_YOUR OBJECTIVE_
Which lines mention "detector"? Show each one from the listing.

_RAW DATA_
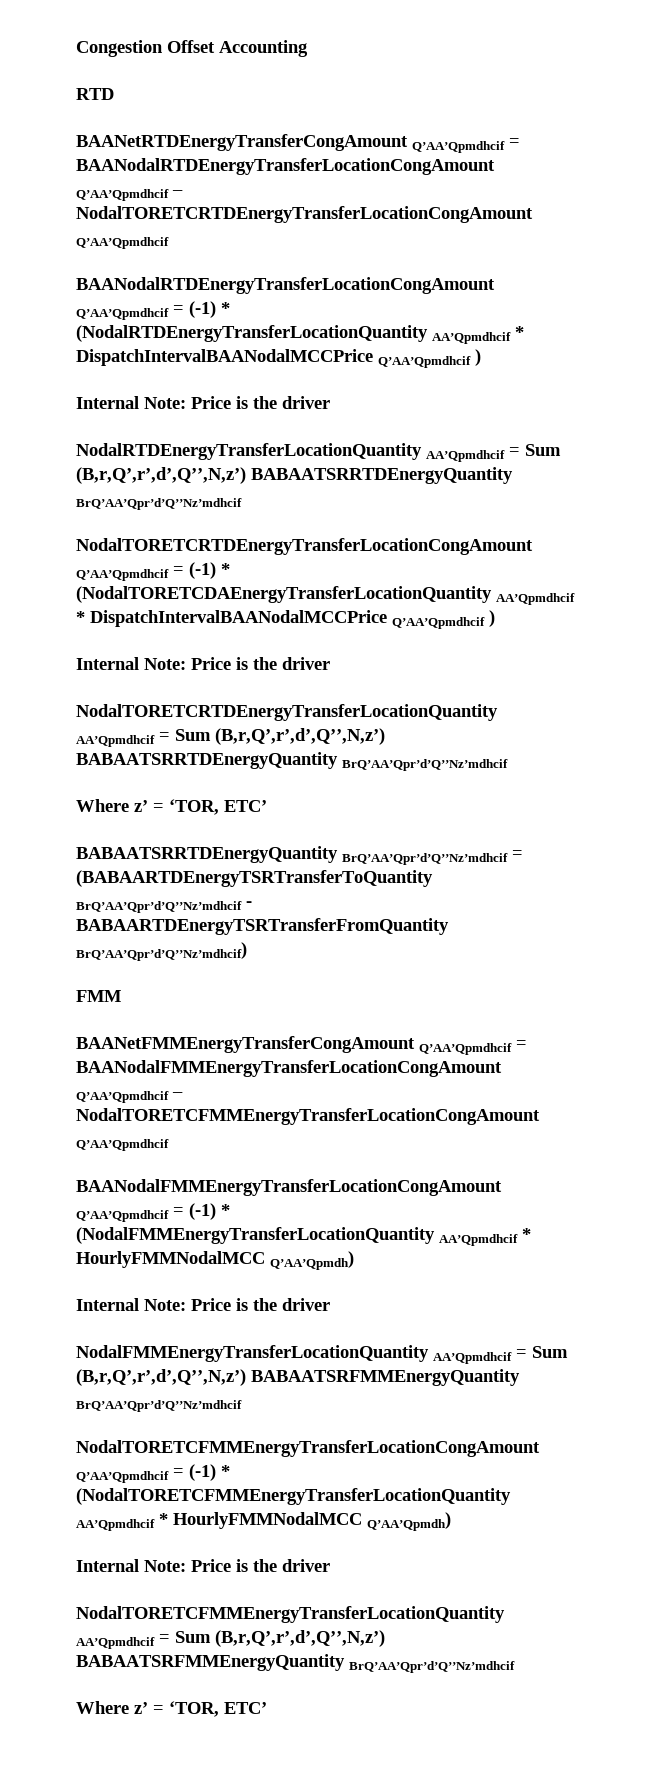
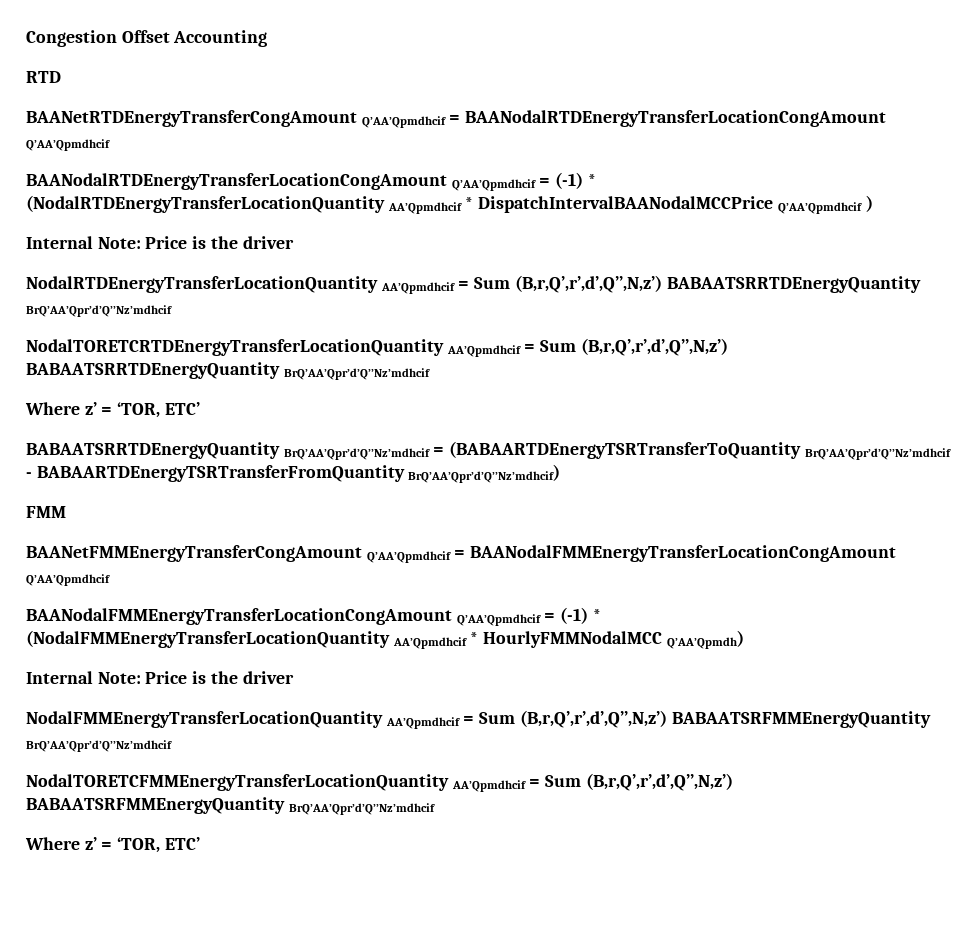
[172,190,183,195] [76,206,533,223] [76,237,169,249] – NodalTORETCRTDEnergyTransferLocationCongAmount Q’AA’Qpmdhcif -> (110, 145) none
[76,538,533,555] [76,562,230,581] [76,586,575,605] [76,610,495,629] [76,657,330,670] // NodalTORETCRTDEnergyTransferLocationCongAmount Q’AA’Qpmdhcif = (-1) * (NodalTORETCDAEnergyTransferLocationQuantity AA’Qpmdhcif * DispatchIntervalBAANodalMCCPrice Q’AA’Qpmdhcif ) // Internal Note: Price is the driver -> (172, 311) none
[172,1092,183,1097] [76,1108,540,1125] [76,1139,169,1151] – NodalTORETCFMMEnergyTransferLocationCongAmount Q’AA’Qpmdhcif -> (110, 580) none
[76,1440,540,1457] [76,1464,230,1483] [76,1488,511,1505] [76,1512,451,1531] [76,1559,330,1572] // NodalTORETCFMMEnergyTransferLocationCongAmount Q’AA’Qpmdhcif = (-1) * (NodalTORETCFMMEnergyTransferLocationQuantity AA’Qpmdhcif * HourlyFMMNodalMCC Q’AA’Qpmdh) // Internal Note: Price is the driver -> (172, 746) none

--

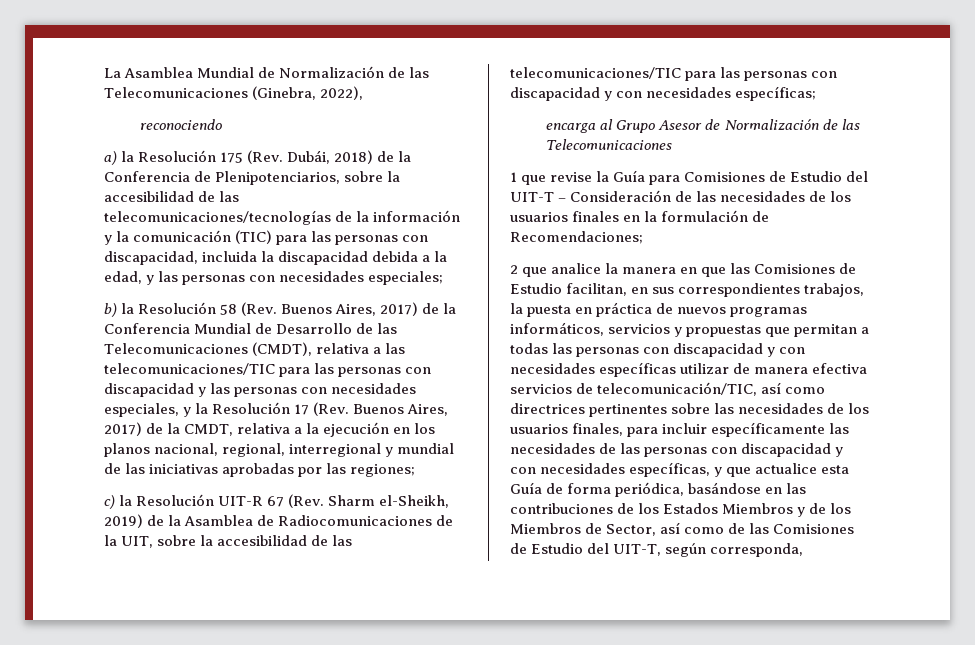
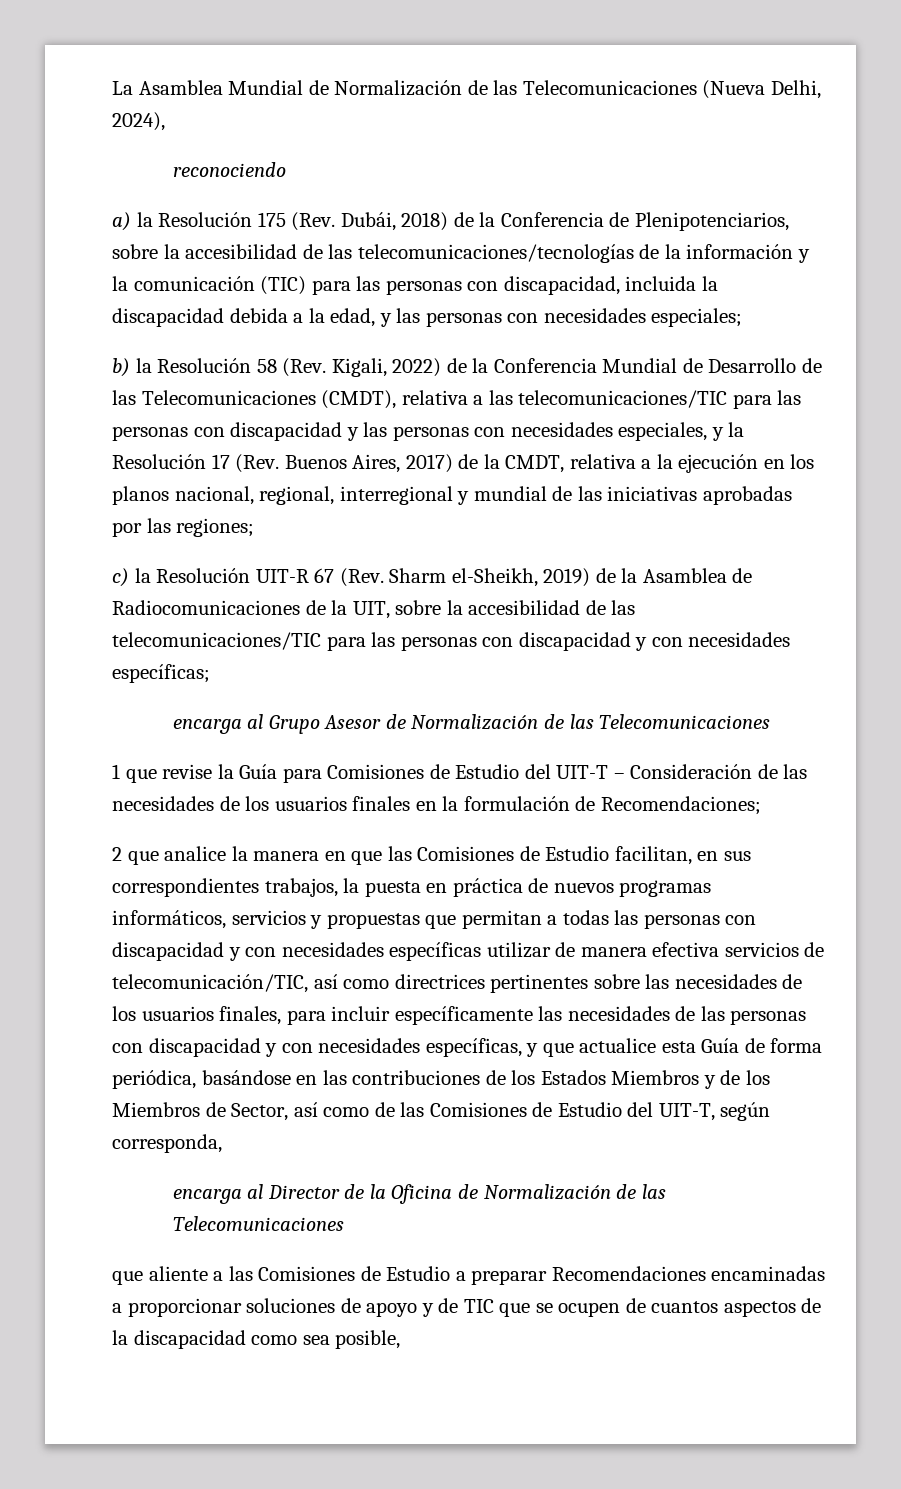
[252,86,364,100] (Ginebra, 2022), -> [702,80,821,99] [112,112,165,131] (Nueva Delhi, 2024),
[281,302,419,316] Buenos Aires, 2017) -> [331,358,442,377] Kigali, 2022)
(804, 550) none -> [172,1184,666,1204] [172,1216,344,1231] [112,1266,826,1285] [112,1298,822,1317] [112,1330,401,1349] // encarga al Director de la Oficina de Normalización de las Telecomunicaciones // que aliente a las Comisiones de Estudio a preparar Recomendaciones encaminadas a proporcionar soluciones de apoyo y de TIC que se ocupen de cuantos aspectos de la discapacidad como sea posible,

...

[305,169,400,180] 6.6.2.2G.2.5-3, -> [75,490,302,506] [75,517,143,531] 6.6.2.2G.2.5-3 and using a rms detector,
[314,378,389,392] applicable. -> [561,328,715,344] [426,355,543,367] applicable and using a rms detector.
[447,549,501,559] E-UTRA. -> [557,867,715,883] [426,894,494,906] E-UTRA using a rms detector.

_ANSWER AREA_
[305,169,400,180] 6.6.2.2G.2.5-3, -> [75,490,302,506] [75,517,143,531] 6.6.2.2G.2.5-3 and using a rms detector,
[314,378,389,392] applicable. -> [561,328,715,344] [426,355,543,367] applicable and using a rms detector.
[447,549,501,559] E-UTRA. -> [557,867,715,883] [426,894,494,906] E-UTRA using a rms detector.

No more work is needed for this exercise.